**Texto fornecido**
━━━━━━━━━━
Caso Sarney: Como funciona o coronelismo eletrônico

Pesquisadores da área de comunicação social criaram, no final do século passado, o conceito de "coronelismo eletrônico" para explicar um fenômeno bastante particular, qual seja o da posse e utilização política de estações de rádio e de televisão por grupos familiares das elites políticas locais ou regionais. Uma boa explicação deste conceito está em entrevista concedida ao Observatório da Imprensa, em janeiro de 2002 [leia aqui] , pelo então assessor da bancada petista na Câmara Federal Israel Bayma, hoje integrante do Conselho Consultivo da Agência Nacional de Telecomunicações (Anatel), e nas pesquisas promovidas pelo Instituto Projor e coordenadas por Venício A. de Lima ["Rádios comunitárias: coronelismo eletrônico de novo tipo (1999-2004)" – leia aqui, com Cristiano Lopes; e "Concessionários de radiodifusão no Congresso Nacional: ilegalidade e impedimento" – leia aqui].
━━━━━━━━━━
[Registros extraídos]
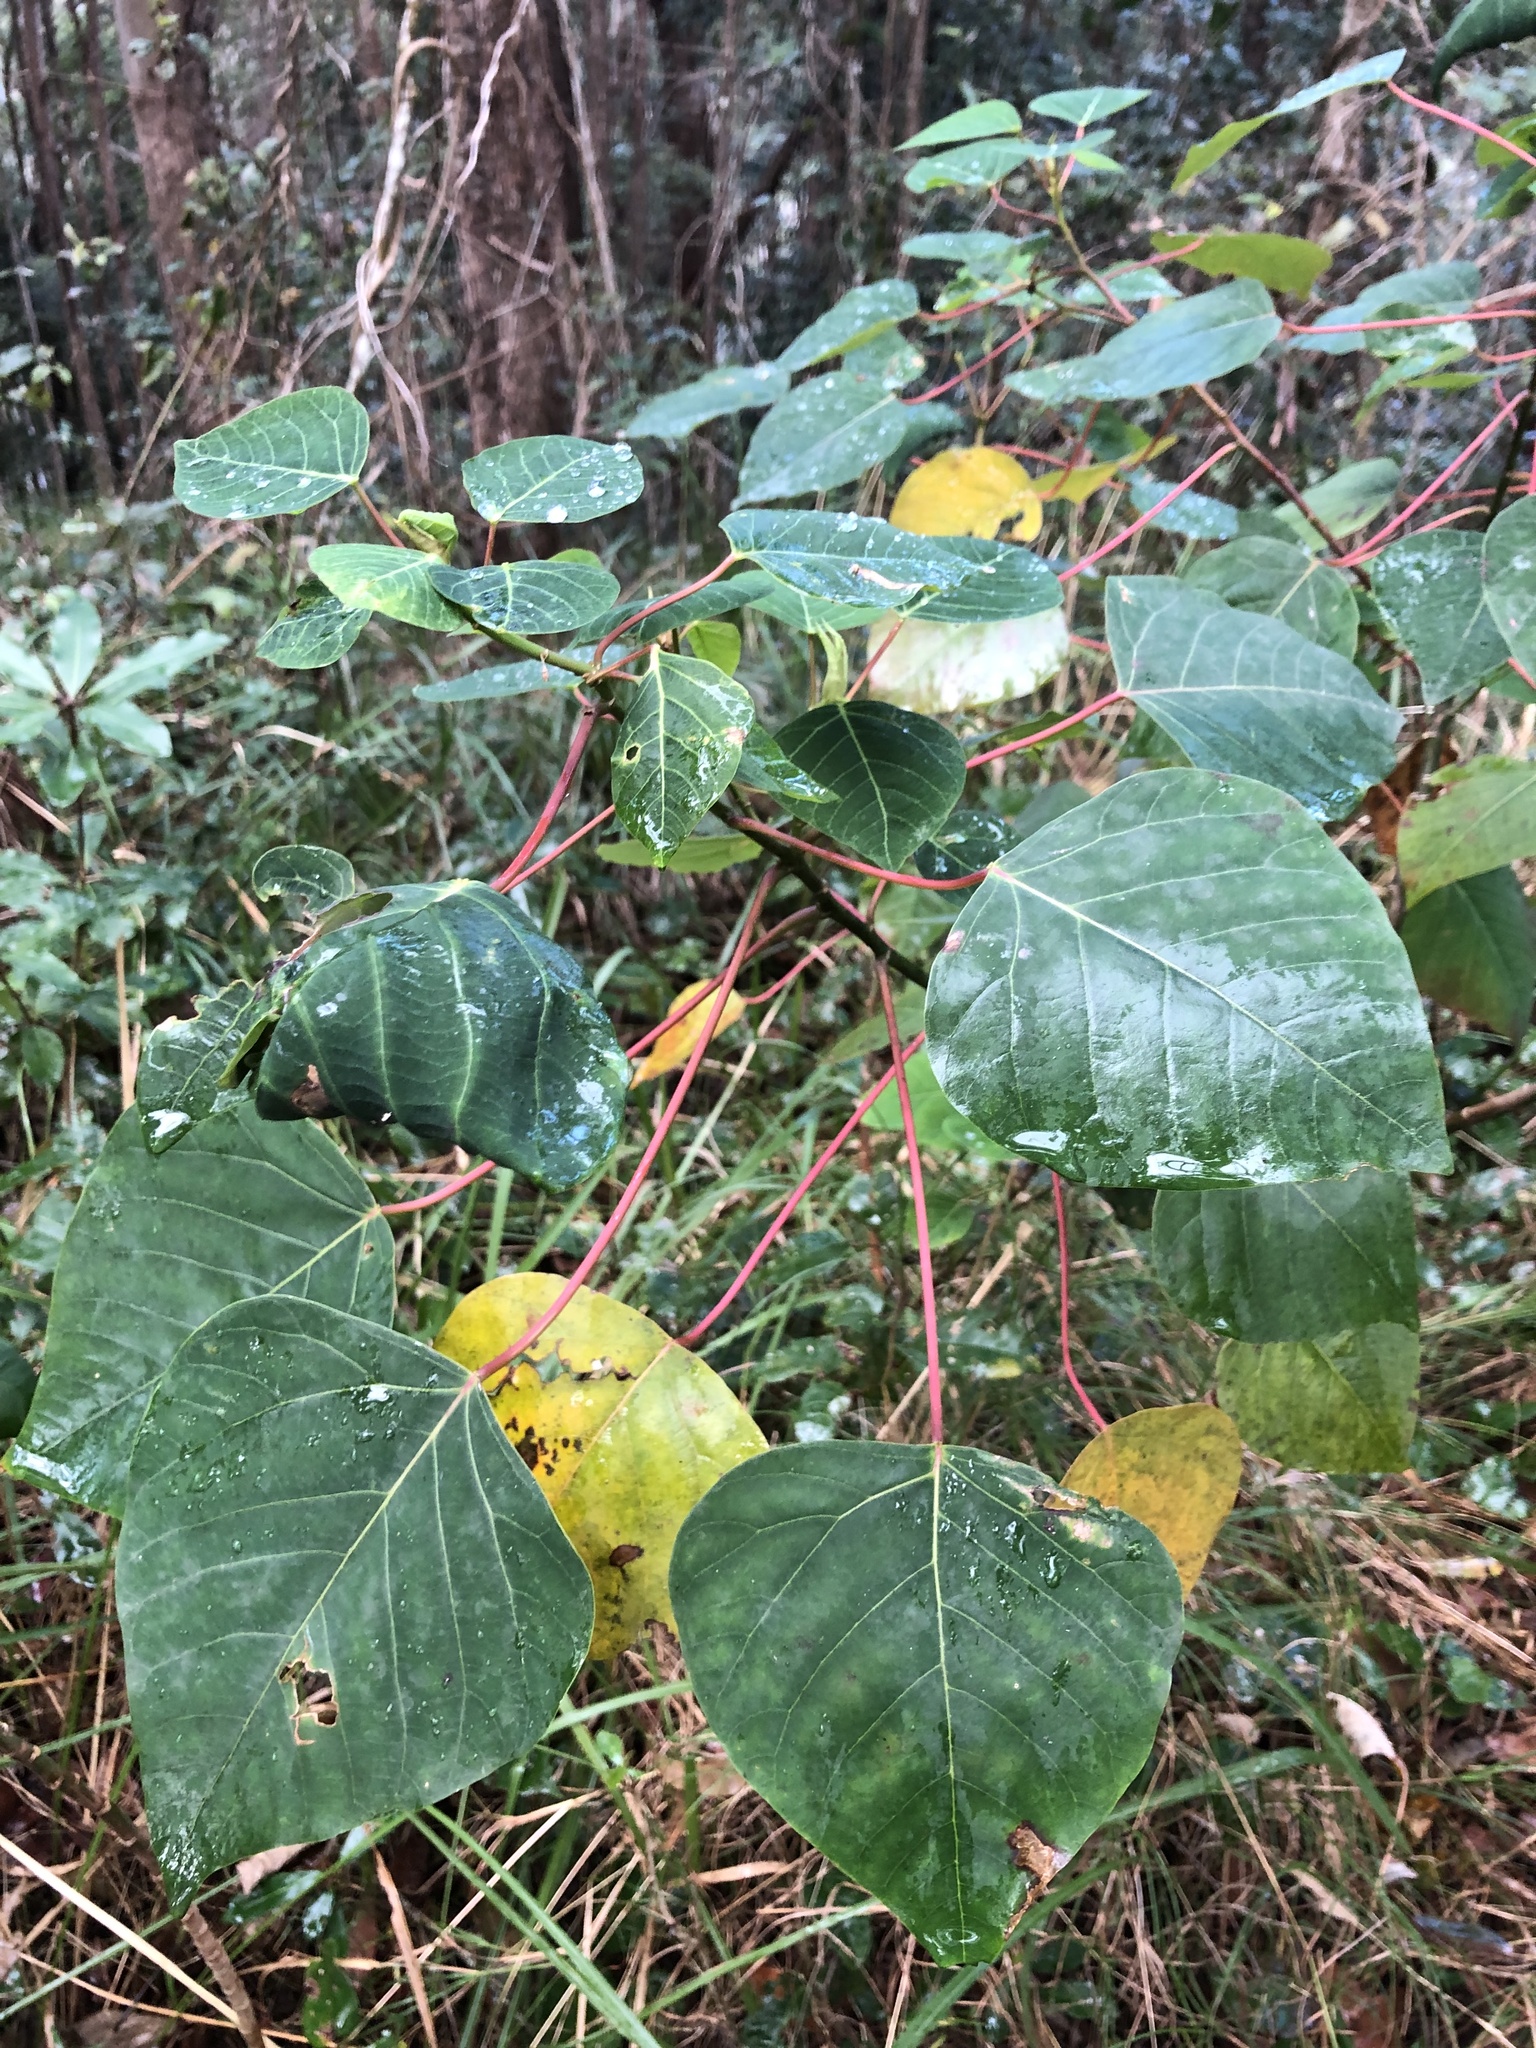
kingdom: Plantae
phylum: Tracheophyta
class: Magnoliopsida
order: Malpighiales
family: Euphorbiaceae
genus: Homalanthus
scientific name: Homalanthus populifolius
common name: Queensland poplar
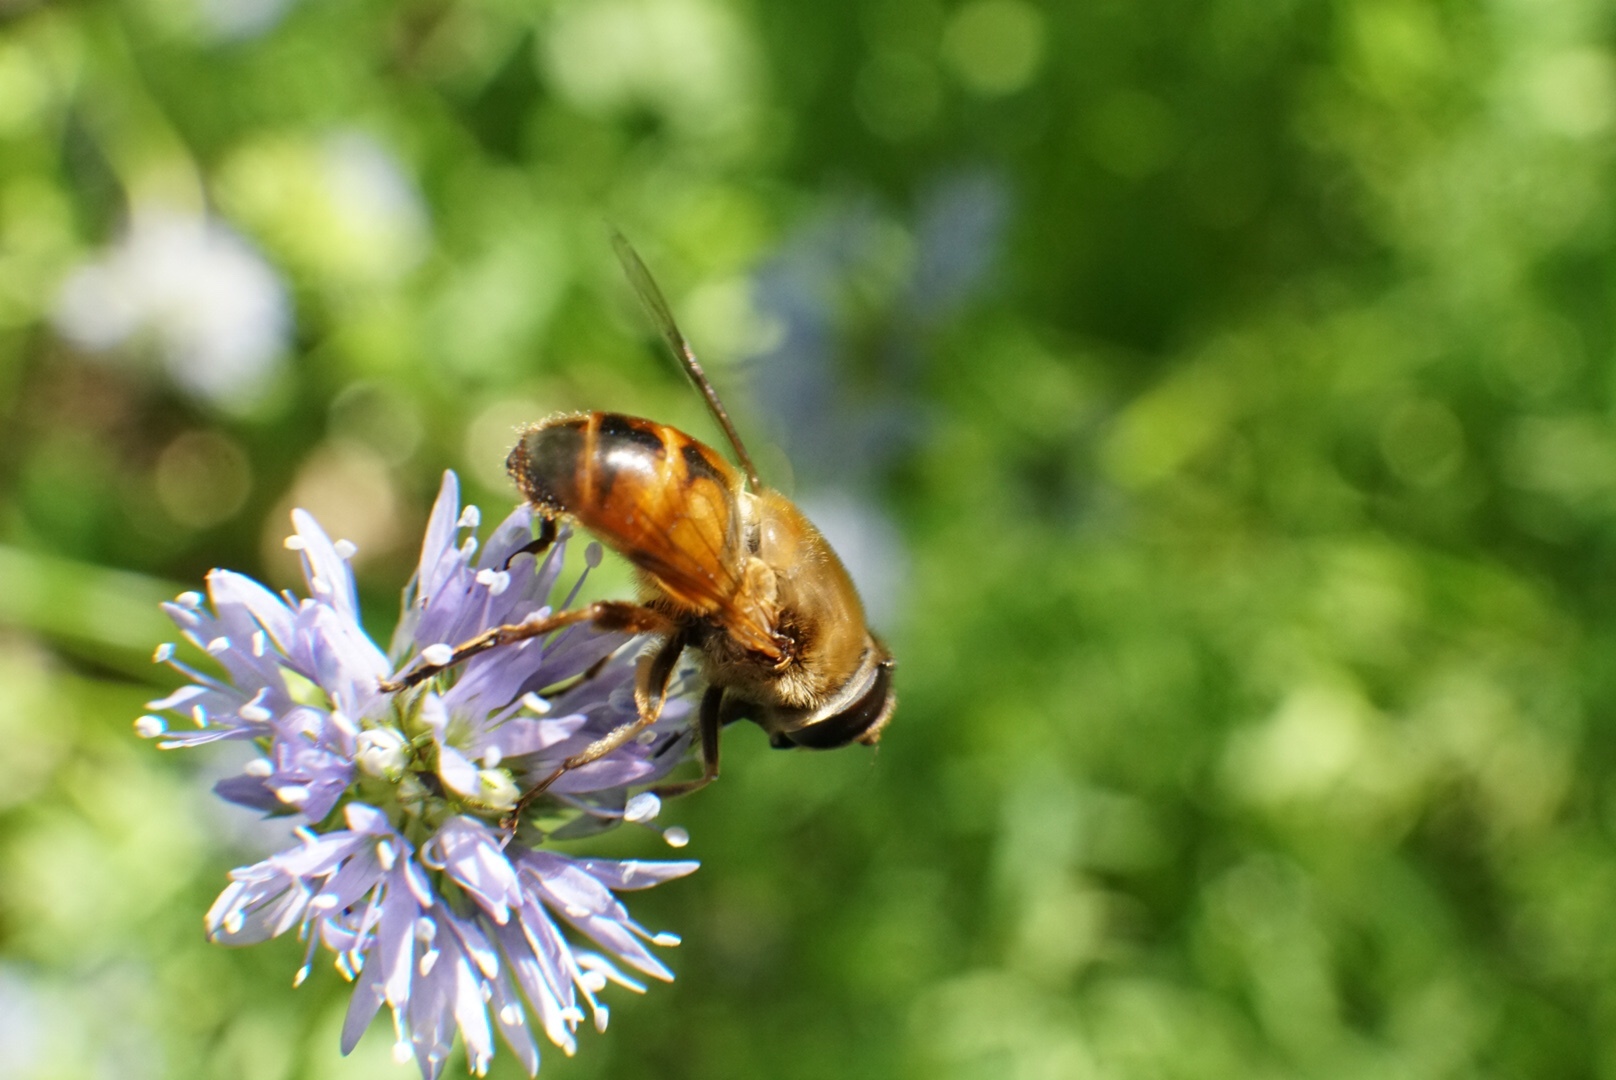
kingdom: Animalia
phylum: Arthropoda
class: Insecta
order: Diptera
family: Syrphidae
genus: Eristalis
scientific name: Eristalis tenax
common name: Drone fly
━━━━━━━━━━
**Tarefa proposta**
Extraia, palavra por palavra, o texto inteiro sobre o coronelismo eletrônico. Os registros não têm nenhum papel aqui.

**Resultado da tarefa**
Caso Sarney: Como funciona o coronelismo eletrônico

Pesquisadores da área de comunicação social criaram, no final do século passado, o conceito de "coronelismo eletrônico" para explicar um fenômeno bastante particular, qual seja o da posse e utilização política de estações de rádio e de televisão por grupos familiares das elites políticas locais ou regionais. Uma boa explicação deste conceito está em entrevista concedida ao Observatório da Imprensa, em janeiro de 2002 [leia aqui] , pelo então assessor da bancada petista na Câmara Federal Israel Bayma, hoje integrante do Conselho Consultivo da Agência Nacional de Telecomunicações (Anatel), e nas pesquisas promovidas pelo Instituto Projor e coordenadas por Venício A. de Lima ["Rádios comunitárias: coronelismo eletrônico de novo tipo (1999-2004)" – leia aqui, com Cristiano Lopes; e "Concessionários de radiodifusão no Congresso Nacional: ilegalidade e impedimento" – leia aqui].